What to work on:
Would you copy every line of the listing below that includes the word "Ihrer"?

Supplied material:
-*-*-
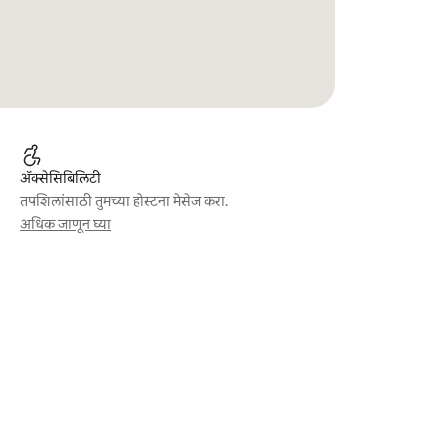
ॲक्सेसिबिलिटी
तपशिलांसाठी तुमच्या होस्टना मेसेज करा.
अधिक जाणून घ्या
-*-*-
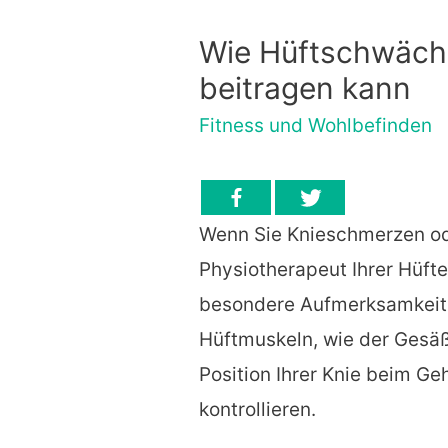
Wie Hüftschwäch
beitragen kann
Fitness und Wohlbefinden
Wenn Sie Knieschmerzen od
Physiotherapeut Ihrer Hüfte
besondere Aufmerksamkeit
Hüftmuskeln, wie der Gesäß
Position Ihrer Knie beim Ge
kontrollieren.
-*-*-
Answer below:
Physiotherapeut Ihrer Hüfte
Position Ihrer Knie beim Ge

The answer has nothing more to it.